Koretz is not anti-testing. He is not even anti–standardized testing. He opposes the misuse of tests and would prefer to see them used as diagnostic tools, disconnected from rewards and punishments. Koretz proposes that standardized tests should be coupled with teacher tests and other measures of student performance, and that teachers get extra help to improve classroom instruction. He recognizes that nearly two decades of test-driven accountability, attached to harsh sanctions, has deeply embedded the power of standardized testing in the psyche of teachers and principals and that it will take years to make policymakers and educators aware of the pernicious effects of high-stakes testing.

But there are, Koretz finds, two reasons to feel hopeful about the future. One is that 2015’s ESSA is somewhat less punitive than NCLB. The other is the opt-out movement; in New York, for example, one-fifth of parents refused to allow their children to take the federally mandated state tests. The students sit for the tests in the spring, sometimes for as long as 18 hours—longer than the bar exams—over two weeks, which is unreasonable, especially for children so young. The test results are not reported until summer or fall, when the students have different teachers. Neither the students nor the teachers are allowed to discuss the test questions to find out what they got wrong and how they can do better. The students are given a numerical ranking: They learn how they compare to others of their age. But because of test secrecy, the tests have no diagnostic value. None.
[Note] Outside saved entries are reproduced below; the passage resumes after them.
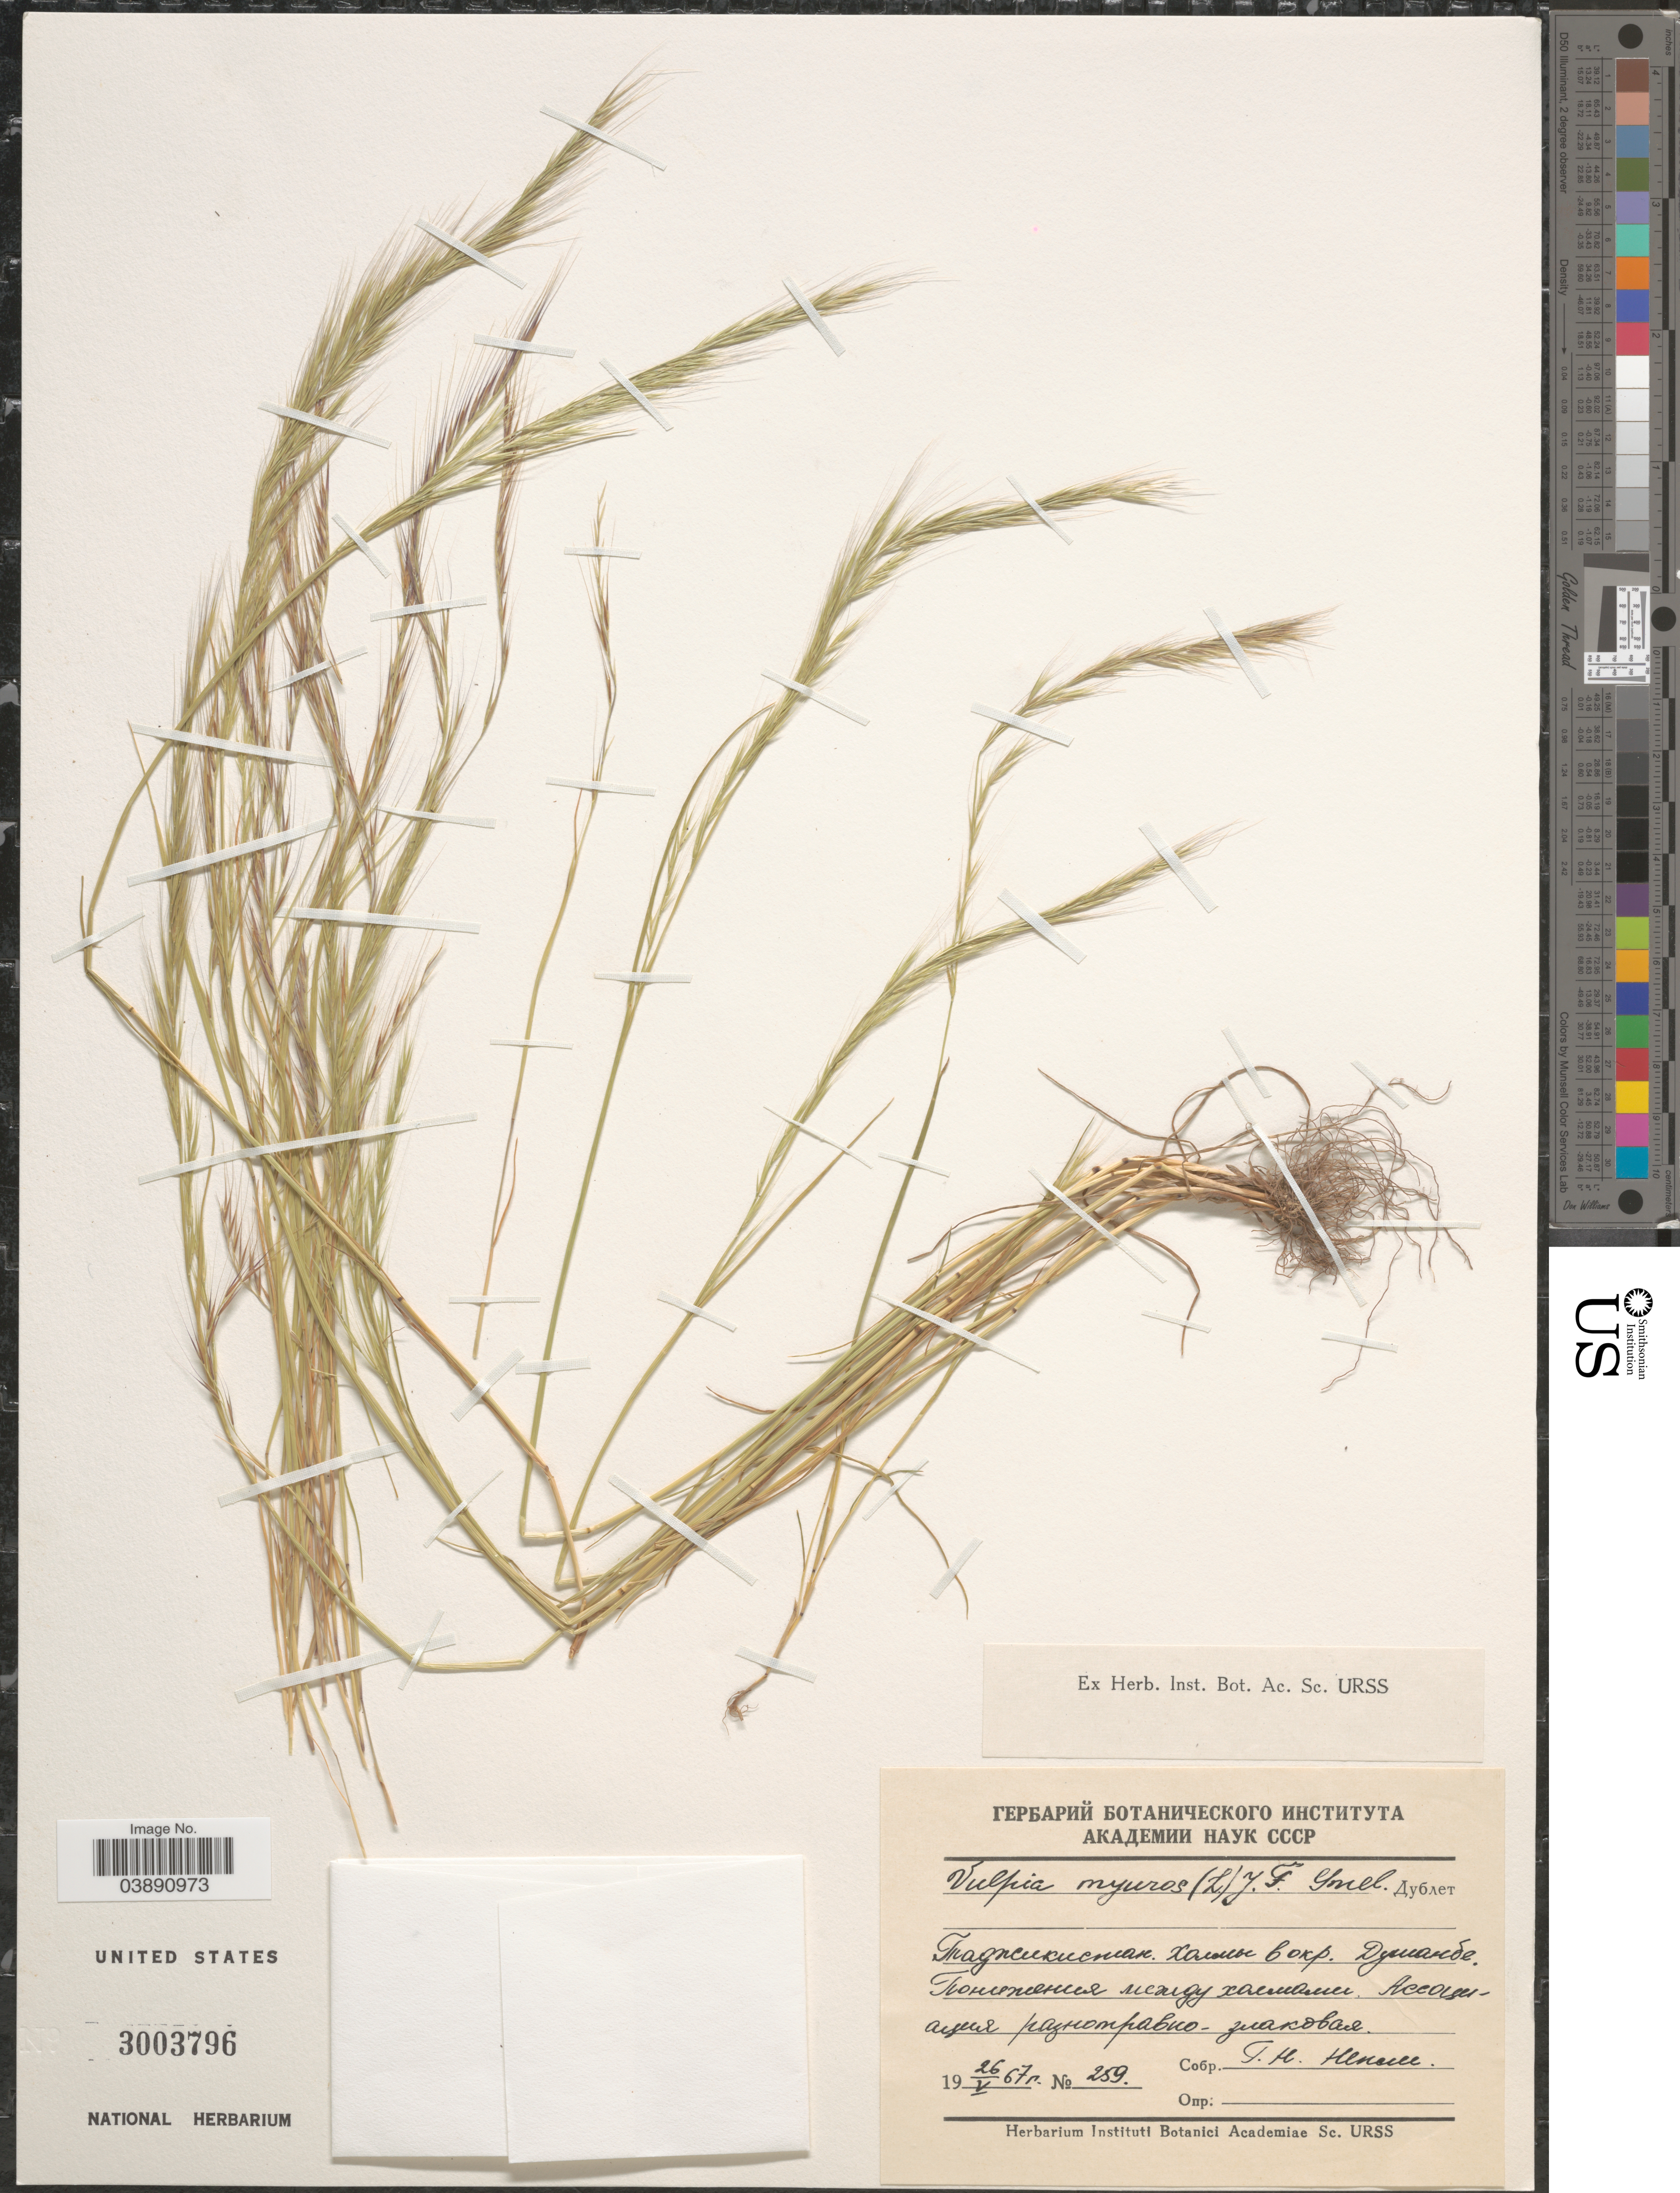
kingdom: Plantae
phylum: Tracheophyta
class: Liliopsida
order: Poales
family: Poaceae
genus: Festuca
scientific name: Festuca myuros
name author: L.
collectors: G. Nepli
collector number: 259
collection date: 1967-05-26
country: Tajikistan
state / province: Dushanbe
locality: Vicinity of Dushanbe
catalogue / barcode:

Worse, they teach young children to look for the right answer instead of looking for the right question. Some test questions may have two right answers or no right answer. The thoughtful child may choose an answer that is plausible but judged “wrong.” As a teaching tool, the tests are deeply flawed because they quash imagination, creativity, and divergent thinking. These are mental habits we should encourage, not punish.

Since test scores are highly correlated with parental income and education, children from affluent homes learn they did well. Children from poor homes learn they did poorly. The British author Michael Young wrote in the introduction to the revised edition of his classic book The Rise of the Meritocracy about the pernicious social effects of standardized tests. The children from elite homes are convinced by their test scores that they deserve their high status; their scores demonstrate their superiority. And children of the poor learn early on that they rank poorly; their test scores confirm their lowly status.

Despite the clear failure of test-based accountability, which Koretz amply documents, policymakers cling stubbornly to this corrosive doctrine. When Betsy DeVos says she will leave decisions about testing to the states, what she means is that the status quo of federally mandated annual testing in grades three to eight will remain undisturbed. Supporters of privatization appreciate the testing regime because every year it produces failing schools, the bottom 5 percent that can be closed and handed over to entrepreneurs and charter chains. Testing taps into Americans’ love of competition, incentives, and scores. It makes perfect sense to rank baseball players and teams by their wins and losses, but it doesn’t transfer to children or schools. Children may be talented in the arts or sports or other areas, and it won’t show on the tests. Education is a developmental process, a deliberate cultivation of knowledge and skills, a recognition of each child’s unique talents, not a race.